The Whynter Eco-friendly ARC-12S (*Est. $410), is another consideration. It has a lot in common with the NewAir AC-12000E: both pack 12,000 BTUs of cooling power (suitable for 350-square-foot spaces), remote controls, 24-hour on/off timers and auto-evaporation features that work well in reviews (so you won't find yourself constantly dumping buckets of water). The Whynter Eco-friendly ARC-12S is a bit more efficient than the NewAir AC-12000E, with an energy-efficiency rating (EER) of 11.1 versus the NewAir's 10.2. However, its "Eco-friendly" name comes from the fact that it uses the more ozone-friendly R-410A refrigerant instead of regular Freon. Freon has been banned in new air conditioners in the U.S. since 2010, so all new air conditioners are equally eco-friendly in that respect.

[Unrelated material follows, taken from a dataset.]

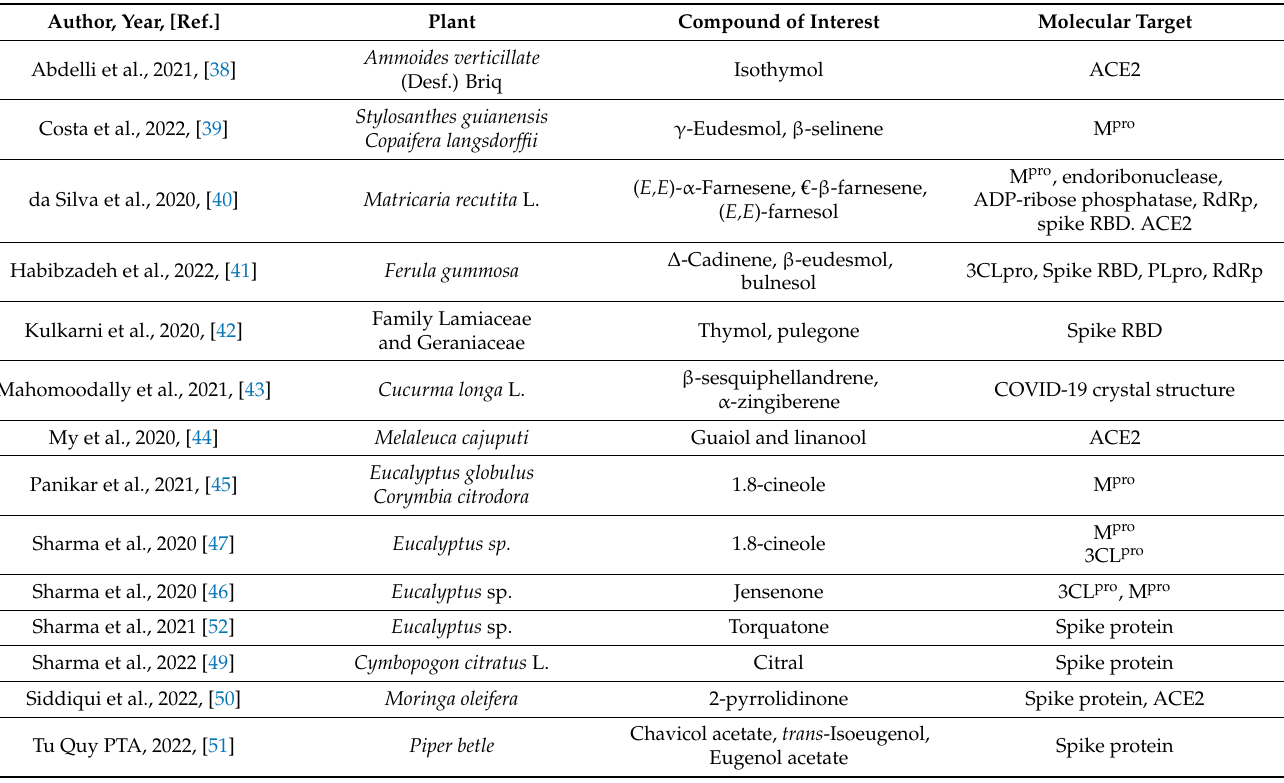
Table 4. SARS-CoV-2-related molecular targets used in molecular docking studies without in vitro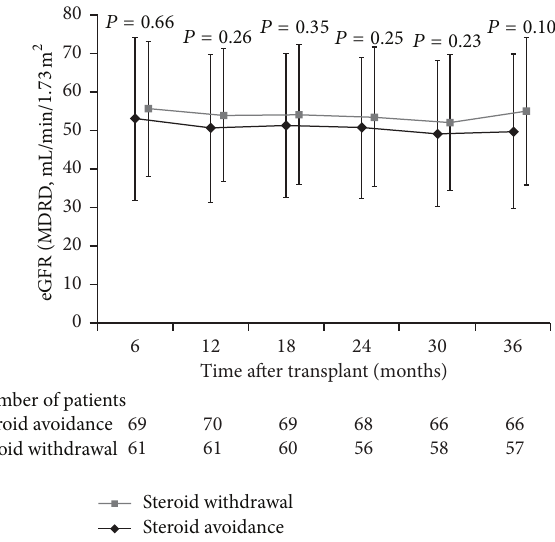
Figure 3: Estimated GFR (MDRD) during months 6 to 36. Values are shown as mean (SD). GFR: glomerular filtration rate; MDRD: Modification of Diet in Renal Disease; SD: standard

The Whynter ARC-12S gets overwhelmingly high marks from happy owners at Target.com, HomeDepot.com and Meijer.com, who say it does a great job cooling the advertised space. However, plenty complain that it's extremely noisy (a problem with most portable air conditioners, including the NewAir models). And a sizable minority -- especially at Amazon.com -- say they got a dud that wouldn't work at all, wouldn't blow cold air or broke quickly. These complaints are common enough to relegate the Whynter Eco-friendly ARC-12S to runner-up status compared to the NewAir AC-12000E, but it is a close call.